Severe Weather in Chile Leads to Flooding and Infrastructure Issues
SANTIAGO, CHILE - A massive influx of wet weather has caused quite a few problems for the country in the midst of its blueberry and avocado seasons. The runoff of rainfall near Santiago, Chile, has led to flooding, mudslides, and damages to infrastructure over the past weekend’s storm.
“Although the rainfall was only approximately five millimeters, the drought, fires, and everything else we underwent last week has made the area much more fragile, facilitating these mudslides,” said Ricardo Toro, the Director of Chile’s National Emergency Office, according to The New York Times.
The resulting mudslides and floods caused the Maipo River, a main source of drinking water for the area surrounding Santiago, to be contaminated.
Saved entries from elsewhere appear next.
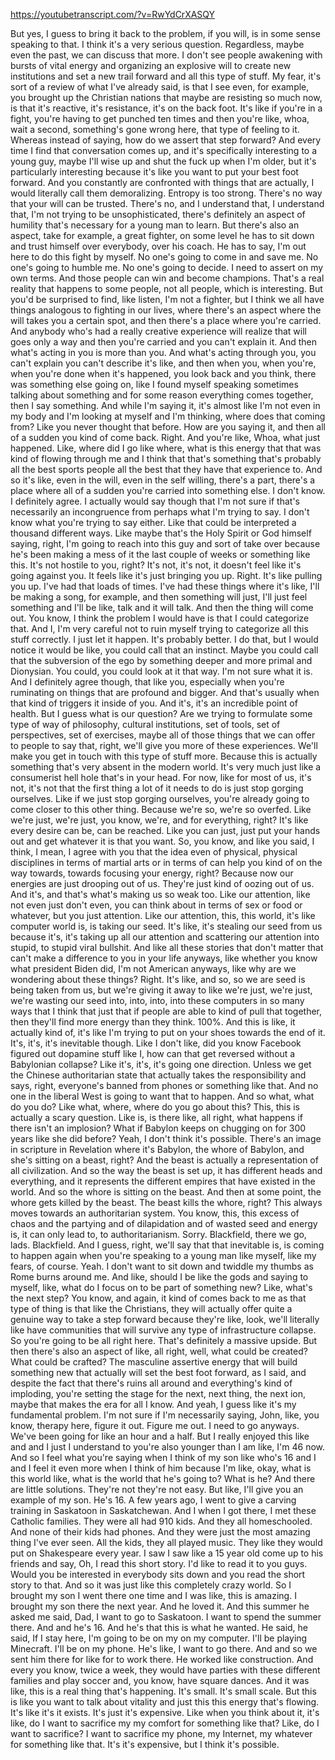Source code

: https://youtubetranscript.com/?v=RwYdCrXASQY

 But yes, I guess to bring it back to the problem, if you will, is in some sense speaking to that. I think it's a very serious question. Regardless, maybe even the past, we can discuss that more. I don't see people awakening with bursts of vital energy and organizing an explosive will to create new institutions and set a new trail forward and all this type of stuff. My fear, it's sort of a review of what I've already said, is that I see even, for example, you brought up the Christian nations that maybe are resisting so much now, is that it's reactive, it's resistance, it's on the back foot. It's like if you're in a fight, you're having to get punched ten times and then you're like, whoa, wait a second, something's gone wrong here, that type of feeling to it. Whereas instead of saying, how do we assert that step forward? And every time I find that conversation comes up, and it's specifically interesting to a young guy, maybe I'll wise up and shut the fuck up when I'm older, but it's particularly interesting because it's like you want to put your best foot forward. And you constantly are confronted with things that are actually, I would literally call them demoralizing. Entropy is too strong. There's no way that your will can be trusted. There's no, and I understand that, I understand that, I'm not trying to be unsophisticated, there's definitely an aspect of humility that's necessary for a young man to learn. But there's also an aspect, take for example, a great fighter, on some level he has to sit down and trust himself over everybody, over his coach. He has to say, I'm out here to do this fight by myself. No one's going to come in and save me. No one's going to humble me. No one's going to decide. I need to assert on my own terms. And those people can win and become champions. That's a real reality that happens to some people, not all people, which is interesting. But you'd be surprised to find, like listen, I'm not a fighter, but I think we all have things analogous to fighting in our lives, where there's an aspect where the will takes you a certain spot, and then there's a place where you're carried. And anybody who's had a really creative experience will realize that will goes only a way and then you're carried and you can't explain it. And then what's acting in you is more than you. And what's acting through you, you can't explain you can't describe it's like, and then when you, when you're, when you're done when it's happened, you look back and you think, there was something else going on, like I found myself speaking sometimes talking about something and for some reason everything comes together, then I say something. And while I'm saying it, it's almost like I'm not even in my body and I'm looking at myself and I'm thinking, where does that coming from? Like you never thought that before. How are you saying it, and then all of a sudden you kind of come back. Right. And you're like, Whoa, what just happened. Like, where did I go like where, what is this energy that that was kind of flowing through me and I think that that's something that's probably all the best sports people all the best that they have that experience to. And so it's like, even in the will, even in the self willing, there's a part, there's a place where all of a sudden you're carried into something else. I don't know. I definitely agree. I actually would say though that I'm not sure if that's necessarily an incongruence from perhaps what I'm trying to say. I don't know what you're trying to say either. Like that could be interpreted a thousand different ways. Like maybe that's the Holy Spirit or God himself saying, right, I'm going to reach into this guy and sort of take over because he's been making a mess of it the last couple of weeks or something like this. It's not hostile to you, right? It's not, it's not, it doesn't feel like it's going against you. It feels like it's just bringing you up. Right. It's like pulling you up. I've had that loads of times. I've had these things where it's like, I'll be making a song, for example, and then something will just, I'll just feel something and I'll be like, talk and it will talk. And then the thing will come out. You know, I think the problem I would have is that I could categorize that. And I, I'm very careful not to ruin myself trying to categorize all this stuff correctly. I just let it happen. It's probably better. I do that, but I would notice it would be like, you could call that an instinct. Maybe you could call that the subversion of the ego by something deeper and more primal and Dionysian. You could, you could look at it that way. I'm not sure what it is. And I definitely agree though, that like you, especially when you're ruminating on things that are profound and bigger. And that's usually when that kind of triggers it inside of you. And it's, it's an incredible point of health. But I guess what is our question? Are we trying to formulate some type of way of philosophy, cultural institutions, set of tools, set of perspectives, set of exercises, maybe all of those things that we can offer to people to say that, right, we'll give you more of these experiences. We'll make you get in touch with this type of stuff more. Because this is actually something that's very absent in the modern world. It's very much just like a consumerist hell hole that's in your head. For now, like for most of us, it's not, it's not that the first thing a lot of it needs to do is just stop gorging ourselves. Like if we just stop gorging ourselves, you're already going to come closer to this other thing. Because we're so, we're so overfed. Like we're just, we're just, you know, we're, and for everything, right? It's like every desire can be, can be reached. Like you can just, just put your hands out and get whatever it is that you want. So, you know, and like you said, I think, I mean, I agree with you that the idea even of physical, physical disciplines in terms of martial arts or in terms of can help you kind of on the way towards, towards focusing your energy, right? Because now our energies are just drooping out of us. They're just kind of oozing out of us. And it's, and that's what's making us so weak too. Like our attention, like not even just don't even, you can think about in terms of sex or food or whatever, but you just attention. Like our attention, this, this world, it's like computer world is, is taking our seed. It's like, it's stealing our seed from us because it's, it's taking up all our attention and scattering our attention into stupid, to stupid viral bullshit. And like all these stories that don't matter that can't make a difference to you in your life anyways, like whether you know what president Biden did, I'm not American anyways, like why are we wondering about these things? Right. It's like, and so, so we are seed is being taken from us, but we're giving it away to like we're just, we're just, we're wasting our seed into, into, into, into these computers in so many ways that I think that just that if people are able to kind of pull that together, then they'll find more energy than they think. 100%. And this is like, it actually kind of, it's like I'm trying to put on your shoes towards the end of it. It's, it's, it's inevitable though. Like I don't like, did you know Facebook figured out dopamine stuff like I, how can that get reversed without a Babylonian collapse? Like it's, it's, it's going one direction. Unless we get the Chinese authoritarian state that actually takes the responsibility and says, right, everyone's banned from phones or something like that. And no one in the liberal West is going to want that to happen. And so what, what do you do? Like what, where, where do you go about this? This, this is actually a scary question. Like is, is there like, all right, what happens if there isn't an implosion? What if Babylon keeps on chugging on for 300 years like she did before? Yeah, I don't think it's possible. There's an image in scripture in Revelation where it's Babylon, the whore of Babylon, and she's sitting on a beast, right? And the beast is actually a representation of all civilization. And so the way the beast is set up, it has different heads and everything, and it represents the different empires that have existed in the world. And so the whore is sitting on the beast. And then at some point, the whore gets killed by the beast. The beast kills the whore, right? This always moves towards an authoritarian system. You know, this, this excess of chaos and the partying and of dilapidation and of wasted seed and energy is, it can only lead to, to authoritarianism. Sorry. Blackfield, there we go, lads. Blackfield. And I guess, right, we'll say that that inevitable is, is coming to happen again when you're speaking to a young man like myself, like my fears, of course. Yeah. I don't want to sit down and twiddle my thumbs as Rome burns around me. And like, should I be like the gods and saying to myself, like, what do I focus on to be part of something new? Like, what's the next step? You know, and again, it kind of comes back to me as that type of thing is that like the Christians, they will actually offer quite a genuine way to take a step forward because they're like, look, we'll literally like have communities that will survive any type of infrastructure collapse. So you're going to be all right here. That's definitely a massive upside. But then there's also an aspect of like, all right, well, what could be created? What could be crafted? The masculine assertive energy that will build something new that actually will set the best foot forward, as I said, and despite the fact that there's ruins all around and everything's kind of imploding, you're setting the stage for the next, next thing, the next ion, maybe that makes the era for all I know. And yeah, I guess like it's my fundamental problem. I'm not sure if I'm necessarily saying, John, like, you know, therapy here, figure it out. Figure me out. I need to go anyways. We've been going for like an hour and a half. But I really enjoyed this like and and I just I understand to you're also younger than I am like, I'm 46 now. And so I feel what you're saying when I think of my son like who's 16 and I and I feel it even more when I think of him because I'm like, okay, what is this world like, what is the world that he's going to? What is he? And there are little solutions. They're not they're not easy. But like, I'll give you an example of my son. He's 16. A few years ago, I went to give a carving training in Saskatoon in Saskatchewan. And I when I got there, I met these Catholic families. They were all had 910 kids. And they all homeschooled. And none of their kids had phones. And they were just the most amazing thing I've ever seen. All the kids, they all played music. They like they would put on Shakespeare every year. I saw I saw like a 15 year old come up to his friends and say, Oh, I read this short story. I'd like to read it to you guys. Would you be interested in everybody sits down and you read the short story to that. And so it was just like this completely crazy world. So I brought my son I went there one time and I was like, this is amazing. I brought my son there the next year. And he loved it. And this summer he asked me said, Dad, I want to go to Saskatoon. I want to spend the summer there. And and he's 16. And he's that this is what he wanted. He said, he said, If I stay here, I'm going to be on my on my computer. I'll be playing Minecraft. I'll be on my phone. He's like, I want to go there. And and so we sent him there for like for to work there. He worked like construction. And every you know, twice a week, they would have parties with these different families and play soccer and, you know, have square dances. And it was like, this is a real thing that's happening. It's small. It's small scale. But this is like you want to talk about vitality and just this this energy that's flowing. It's like it's it exists. It's just it's expensive. Like when you think about it, it's like, do I want to sacrifice my my comfort for something like that? Like, do I want to sacrifice? I want to sacrifice my phone, my Internet, my whatever for something like that. It's it's expensive, but I think it's possible.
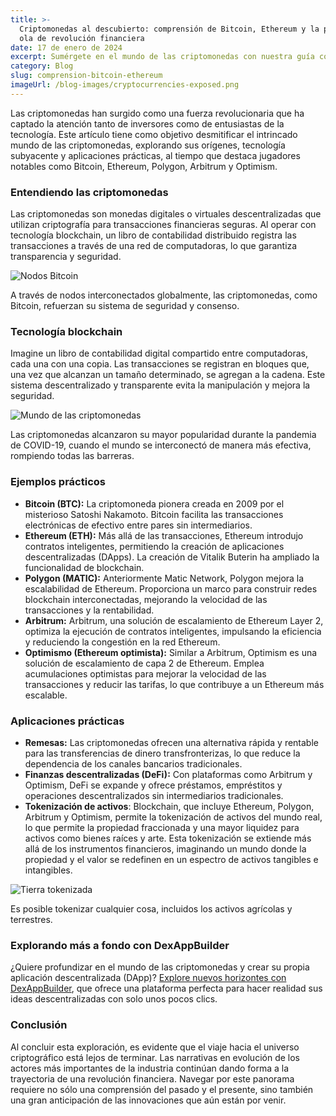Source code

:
 ```yaml
---
title: >-
  Criptomonedas al descubierto: comprensión de Bitcoin, Ethereum y la próxima
  ola de revolución financiera
date: 17 de enero de 2024
excerpt: Sumérgete en el mundo de las criptomonedas con nuestra guía completa.
category: Blog
slug: comprension-bitcoin-ethereum
imageUrl: /blog-images/cryptocurrencies-exposed.png
---
```

Las criptomonedas han surgido como una fuerza revolucionaria que ha captado la atención tanto de inversores como de entusiastas de la tecnología. Este artículo tiene como objetivo desmitificar el intrincado mundo de las criptomonedas, explorando sus orígenes, tecnología subyacente y aplicaciones prácticas, al tiempo que destaca jugadores notables como Bitcoin, Ethereum, Polygon, Arbitrum y Optimism.

### Entendiendo las criptomonedas

Las criptomonedas son monedas digitales o virtuales descentralizadas que utilizan criptografía para transacciones financieras seguras. Al operar con tecnología blockchain, un libro de contabilidad distribuido registra las transacciones a través de una red de computadoras, lo que garantiza transparencia y seguridad.

![Nodos Bitcoin](/blog-images/19eb7d38-31eb-489a-9de7-b7b6e8ba5d71.jpg)

A través de nodos interconectados globalmente, las criptomonedas, como Bitcoin, refuerzan su sistema de seguridad y consenso.

### Tecnología blockchain

Imagine un libro de contabilidad digital compartido entre computadoras, cada una con una copia. Las transacciones se registran en bloques que, una vez que alcanzan un tamaño determinado, se agregan a la cadena. Este sistema descentralizado y transparente evita la manipulación y mejora la seguridad.

![Mundo de las criptomonedas](/blog-images/925fda3c-fb1e-48a4-8c34-58248cb90ff9.jpg)

Las criptomonedas alcanzaron su mayor popularidad durante la pandemia de COVID-19, cuando el mundo se interconectó de manera más efectiva, rompiendo todas las barreras.

### Ejemplos prácticos

* **Bitcoin (BTC):** La criptomoneda pionera creada en 2009 por el misterioso Satoshi Nakamoto. Bitcoin facilita las transacciones electrónicas de efectivo entre pares sin intermediarios.
* **Ethereum (ETH):** Más allá de las transacciones, Ethereum introdujo contratos inteligentes, permitiendo la creación de aplicaciones descentralizadas (DApps). La creación de Vitalik Buterin ha ampliado la funcionalidad de blockchain.
* **Polygon (MATIC):** Anteriormente Matic Network, Polygon mejora la escalabilidad de Ethereum. Proporciona un marco para construir redes blockchain interconectadas, mejorando la velocidad de las transacciones y la rentabilidad.
* **Arbitrum:** Arbitrum, una solución de escalamiento de Ethereum Layer 2, optimiza la ejecución de contratos inteligentes, impulsando la eficiencia y reduciendo la congestión en la red Ethereum.
* **Optimismo (Ethereum optimista):** Similar a Arbitrum, Optimism es una solución de escalamiento de capa 2 de Ethereum. Emplea acumulaciones optimistas para mejorar la velocidad de las transacciones y reducir las tarifas, lo que contribuye a un Ethereum más escalable.

### Aplicaciones prácticas

* **Remesas:** Las criptomonedas ofrecen una alternativa rápida y rentable para las transferencias de dinero transfronterizas, lo que reduce la dependencia de los canales bancarios tradicionales.
* **Finanzas descentralizadas (DeFi):** Con plataformas como Arbitrum y Optimism, DeFi se expande y ofrece préstamos, empréstitos y operaciones descentralizados sin intermediarios tradicionales.
* **Tokenización de activos**: Blockchain, que incluye Ethereum, Polygon, Arbitrum y Optimism, permite la tokenización de activos del mundo real, lo que permite la propiedad fraccionada y una mayor liquidez para activos como bienes raíces y arte. Esta tokenización se extiende más allá de los instrumentos financieros, imaginando un mundo donde la propiedad y el valor se redefinen en un espectro de activos tangibles e intangibles.

![Tierra tokenizada](/blog-images/tokenizedland.png)

Es posible tokenizar cualquier cosa, incluidos los activos agrícolas y terrestres.

### Explorando más a fondo con DexAppBuilder

¿Quiere profundizar en el mundo de las criptomonedas y crear su propia aplicación descentralizada (DApp)? [Explore nuevos horizontes con DexAppBuilder](https://dexappbuilder.dexkit.com), que ofrece una plataforma perfecta para hacer realidad sus ideas descentralizadas con solo unos pocos clics.

### Conclusión

Al concluir esta exploración, es evidente que el viaje hacia el universo criptográfico está lejos de terminar. Las narrativas en evolución de los actores más importantes de la industria continúan dando forma a la trayectoria de una revolución financiera. Navegar por este panorama requiere no sólo una comprensión del pasado y el presente, sino también una gran anticipación de las innovaciones que aún están por venir.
Aguas Andinas, the region’s water utility, suspended service on Sunday for about 1.5 million customers, affecting between four and five million residents, the source went on to explain.
Transportation and logistics were also halted by the storm, with the valley’s roads cutting off some roadways in their entirety. Sunday saw the isolation of almost 400 tourists and residents, and emergency officials were forced to evacuate an additional 200 to temporary shelters while they worked to restore road access.
This is occuring during Chile's summer season, where warm and dry weather typically provide ideal growing conditions for crops like avocados and blueberries. Regional Governor Claudio Orrego told the BBC that the heavy rains are "absolutely anomalous" for this time of year. Prior to the storm, the region had been experiencing drought conditions, and as we’ve reported on previously, several large forest fires. For information on how to donate towards fire relief through Fruit Exporters Association of Chile, click here.
While it's unclear whether or not the storm and its effects will impact fresh produce, AndNowUKnow will keep you updated with the latest.